[Data entries]
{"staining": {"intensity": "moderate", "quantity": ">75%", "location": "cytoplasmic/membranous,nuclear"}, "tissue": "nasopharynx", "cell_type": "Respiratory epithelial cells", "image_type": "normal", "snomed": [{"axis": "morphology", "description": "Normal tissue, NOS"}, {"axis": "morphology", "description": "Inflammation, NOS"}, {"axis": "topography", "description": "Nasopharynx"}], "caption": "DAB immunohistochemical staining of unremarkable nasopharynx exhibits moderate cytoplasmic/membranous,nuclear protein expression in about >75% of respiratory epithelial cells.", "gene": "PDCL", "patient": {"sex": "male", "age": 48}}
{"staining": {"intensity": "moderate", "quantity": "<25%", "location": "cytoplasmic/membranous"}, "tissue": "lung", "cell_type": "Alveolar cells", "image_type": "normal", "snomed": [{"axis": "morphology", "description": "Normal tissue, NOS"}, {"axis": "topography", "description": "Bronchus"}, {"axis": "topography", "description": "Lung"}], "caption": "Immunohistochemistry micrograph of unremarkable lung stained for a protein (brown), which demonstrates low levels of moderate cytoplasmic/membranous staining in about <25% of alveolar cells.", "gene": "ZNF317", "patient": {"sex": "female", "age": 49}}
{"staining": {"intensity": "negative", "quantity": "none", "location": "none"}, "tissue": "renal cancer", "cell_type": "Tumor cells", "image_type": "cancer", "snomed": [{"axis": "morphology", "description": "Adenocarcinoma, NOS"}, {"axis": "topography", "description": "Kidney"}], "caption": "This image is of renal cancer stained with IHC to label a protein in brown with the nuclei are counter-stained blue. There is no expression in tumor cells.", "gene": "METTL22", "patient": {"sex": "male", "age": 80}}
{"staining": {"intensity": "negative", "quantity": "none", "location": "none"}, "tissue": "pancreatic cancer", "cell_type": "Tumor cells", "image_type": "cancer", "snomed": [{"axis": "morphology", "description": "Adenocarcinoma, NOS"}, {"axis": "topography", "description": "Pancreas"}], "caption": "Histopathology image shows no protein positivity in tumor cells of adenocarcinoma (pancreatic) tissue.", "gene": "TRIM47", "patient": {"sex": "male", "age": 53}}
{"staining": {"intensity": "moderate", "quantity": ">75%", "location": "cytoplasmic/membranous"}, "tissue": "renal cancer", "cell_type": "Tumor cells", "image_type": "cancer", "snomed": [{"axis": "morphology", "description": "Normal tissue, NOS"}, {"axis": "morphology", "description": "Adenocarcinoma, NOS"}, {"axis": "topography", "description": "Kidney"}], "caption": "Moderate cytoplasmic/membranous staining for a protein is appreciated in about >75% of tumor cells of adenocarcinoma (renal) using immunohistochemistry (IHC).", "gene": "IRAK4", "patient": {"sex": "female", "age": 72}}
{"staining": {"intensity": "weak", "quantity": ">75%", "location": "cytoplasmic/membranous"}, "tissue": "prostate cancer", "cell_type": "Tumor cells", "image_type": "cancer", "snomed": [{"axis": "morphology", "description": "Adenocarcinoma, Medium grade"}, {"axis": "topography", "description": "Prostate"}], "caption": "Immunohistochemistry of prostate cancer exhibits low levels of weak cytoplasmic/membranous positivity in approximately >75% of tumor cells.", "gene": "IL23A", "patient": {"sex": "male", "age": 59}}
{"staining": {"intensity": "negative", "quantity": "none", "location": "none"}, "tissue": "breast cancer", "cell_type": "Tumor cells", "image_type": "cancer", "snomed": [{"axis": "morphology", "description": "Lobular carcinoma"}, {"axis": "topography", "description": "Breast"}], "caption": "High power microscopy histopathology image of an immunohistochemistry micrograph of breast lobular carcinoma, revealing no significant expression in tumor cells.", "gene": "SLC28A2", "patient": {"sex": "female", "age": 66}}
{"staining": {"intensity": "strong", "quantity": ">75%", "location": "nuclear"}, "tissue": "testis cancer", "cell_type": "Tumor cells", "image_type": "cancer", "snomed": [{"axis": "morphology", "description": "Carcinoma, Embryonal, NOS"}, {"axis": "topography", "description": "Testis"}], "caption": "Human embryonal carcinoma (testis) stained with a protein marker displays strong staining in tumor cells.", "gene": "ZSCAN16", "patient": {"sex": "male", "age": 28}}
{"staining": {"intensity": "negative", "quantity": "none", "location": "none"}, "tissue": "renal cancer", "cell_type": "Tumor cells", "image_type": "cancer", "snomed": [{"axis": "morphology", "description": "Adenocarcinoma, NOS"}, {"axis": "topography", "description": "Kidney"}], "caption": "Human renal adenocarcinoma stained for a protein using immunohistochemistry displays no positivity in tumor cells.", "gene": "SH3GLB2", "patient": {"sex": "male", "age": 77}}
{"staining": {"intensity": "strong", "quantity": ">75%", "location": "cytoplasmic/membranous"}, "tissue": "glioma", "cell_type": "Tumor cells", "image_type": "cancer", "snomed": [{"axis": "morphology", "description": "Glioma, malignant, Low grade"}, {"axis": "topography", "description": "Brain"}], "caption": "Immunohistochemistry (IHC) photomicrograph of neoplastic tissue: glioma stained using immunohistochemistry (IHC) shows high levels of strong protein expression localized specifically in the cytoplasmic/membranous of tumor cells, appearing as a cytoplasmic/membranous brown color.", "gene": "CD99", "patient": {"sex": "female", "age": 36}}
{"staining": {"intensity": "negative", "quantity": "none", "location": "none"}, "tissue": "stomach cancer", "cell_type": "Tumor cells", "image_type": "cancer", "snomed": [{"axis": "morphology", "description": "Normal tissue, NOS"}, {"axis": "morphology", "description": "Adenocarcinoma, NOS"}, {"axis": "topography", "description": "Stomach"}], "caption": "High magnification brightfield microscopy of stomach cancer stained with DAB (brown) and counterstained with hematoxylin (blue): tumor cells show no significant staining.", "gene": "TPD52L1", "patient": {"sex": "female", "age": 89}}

- What the task requires: Each line must be set down again exactly as above, with no line omitted.

- Response area:
{"staining": {"intensity": "moderate", "quantity": ">75%", "location": "cytoplasmic/membranous,nuclear"}, "tissue": "nasopharynx", "cell_type": "Respiratory epithelial cells", "image_type": "normal", "snomed": [{"axis": "morphology", "description": "Normal tissue, NOS"}, {"axis": "morphology", "description": "Inflammation, NOS"}, {"axis": "topography", "description": "Nasopharynx"}], "caption": "DAB immunohistochemical staining of unremarkable nasopharynx exhibits moderate cytoplasmic/membranous,nuclear protein expression in about >75% of respiratory epithelial cells.", "gene": "PDCL", "patient": {"sex": "male", "age": 48}}
{"staining": {"intensity": "moderate", "quantity": "<25%", "location": "cytoplasmic/membranous"}, "tissue": "lung", "cell_type": "Alveolar cells", "image_type": "normal", "snomed": [{"axis": "morphology", "description": "Normal tissue, NOS"}, {"axis": "topography", "description": "Bronchus"}, {"axis": "topography", "description": "Lung"}], "caption": "Immunohistochemistry micrograph of unremarkable lung stained for a protein (brown), which demonstrates low levels of moderate cytoplasmic/membranous staining in about <25% of alveolar cells.", "gene": "ZNF317", "patient": {"sex": "female", "age": 49}}
{"staining": {"intensity": "negative", "quantity": "none", "location": "none"}, "tissue": "renal cancer", "cell_type": "Tumor cells", "image_type": "cancer", "snomed": [{"axis": "morphology", "description": "Adenocarcinoma, NOS"}, {"axis": "topography", "description": "Kidney"}], "caption": "This image is of renal cancer stained with IHC to label a protein in brown with the nuclei are counter-stained blue. There is no expression in tumor cells.", "gene": "METTL22", "patient": {"sex": "male", "age": 80}}
{"staining": {"intensity": "negative", "quantity": "none", "location": "none"}, "tissue": "pancreatic cancer", "cell_type": "Tumor cells", "image_type": "cancer", "snomed": [{"axis": "morphology", "description": "Adenocarcinoma, NOS"}, {"axis": "topography", "description": "Pancreas"}], "caption": "Histopathology image shows no protein positivity in tumor cells of adenocarcinoma (pancreatic) tissue.", "gene": "TRIM47", "patient": {"sex": "male", "age": 53}}
{"staining": {"intensity": "moderate", "quantity": ">75%", "location": "cytoplasmic/membranous"}, "tissue": "renal cancer", "cell_type": "Tumor cells", "image_type": "cancer", "snomed": [{"axis": "morphology", "description": "Normal tissue, NOS"}, {"axis": "morphology", "description": "Adenocarcinoma, NOS"}, {"axis": "topography", "description": "Kidney"}], "caption": "Moderate cytoplasmic/membranous staining for a protein is appreciated in about >75% of tumor cells of adenocarcinoma (renal) using immunohistochemistry (IHC).", "gene": "IRAK4", "patient": {"sex": "female", "age": 72}}
{"staining": {"intensity": "weak", "quantity": ">75%", "location": "cytoplasmic/membranous"}, "tissue": "prostate cancer", "cell_type": "Tumor cells", "image_type": "cancer", "snomed": [{"axis": "morphology", "description": "Adenocarcinoma, Medium grade"}, {"axis": "topography", "description": "Prostate"}], "caption": "Immunohistochemistry of prostate cancer exhibits low levels of weak cytoplasmic/membranous positivity in approximately >75% of tumor cells.", "gene": "IL23A", "patient": {"sex": "male", "age": 59}}
{"staining": {"intensity": "negative", "quantity": "none", "location": "none"}, "tissue": "breast cancer", "cell_type": "Tumor cells", "image_type": "cancer", "snomed": [{"axis": "morphology", "description": "Lobular carcinoma"}, {"axis": "topography", "description": "Breast"}], "caption": "High power microscopy histopathology image of an immunohistochemistry micrograph of breast lobular carcinoma, revealing no significant expression in tumor cells.", "gene": "SLC28A2", "patient": {"sex": "female", "age": 66}}
{"staining": {"intensity": "strong", "quantity": ">75%", "location": "nuclear"}, "tissue": "testis cancer", "cell_type": "Tumor cells", "image_type": "cancer", "snomed": [{"axis": "morphology", "description": "Carcinoma, Embryonal, NOS"}, {"axis": "topography", "description": "Testis"}], "caption": "Human embryonal carcinoma (testis) stained with a protein marker displays strong staining in tumor cells.", "gene": "ZSCAN16", "patient": {"sex": "male", "age": 28}}
{"staining": {"intensity": "negative", "quantity": "none", "location": "none"}, "tissue": "renal cancer", "cell_type": "Tumor cells", "image_type": "cancer", "snomed": [{"axis": "morphology", "description": "Adenocarcinoma, NOS"}, {"axis": "topography", "description": "Kidney"}], "caption": "Human renal adenocarcinoma stained for a protein using immunohistochemistry displays no positivity in tumor cells.", "gene": "SH3GLB2", "patient": {"sex": "male", "age": 77}}
{"staining": {"intensity": "strong", "quantity": ">75%", "location": "cytoplasmic/membranous"}, "tissue": "glioma", "cell_type": "Tumor cells", "image_type": "cancer", "snomed": [{"axis": "morphology", "description": "Glioma, malignant, Low grade"}, {"axis": "topography", "description": "Brain"}], "caption": "Immunohistochemistry (IHC) photomicrograph of neoplastic tissue: glioma stained using immunohistochemistry (IHC) shows high levels of strong protein expression localized specifically in the cytoplasmic/membranous of tumor cells, appearing as a cytoplasmic/membranous brown color.", "gene": "CD99", "patient": {"sex": "female", "age": 36}}
{"staining": {"intensity": "negative", "quantity": "none", "location": "none"}, "tissue": "stomach cancer", "cell_type": "Tumor cells", "image_type": "cancer", "snomed": [{"axis": "morphology", "description": "Normal tissue, NOS"}, {"axis": "morphology", "description": "Adenocarcinoma, NOS"}, {"axis": "topography", "description": "Stomach"}], "caption": "High magnification brightfield microscopy of stomach cancer stained with DAB (brown) and counterstained with hematoxylin (blue): tumor cells show no significant staining.", "gene": "TPD52L1", "patient": {"sex": "female", "age": 89}}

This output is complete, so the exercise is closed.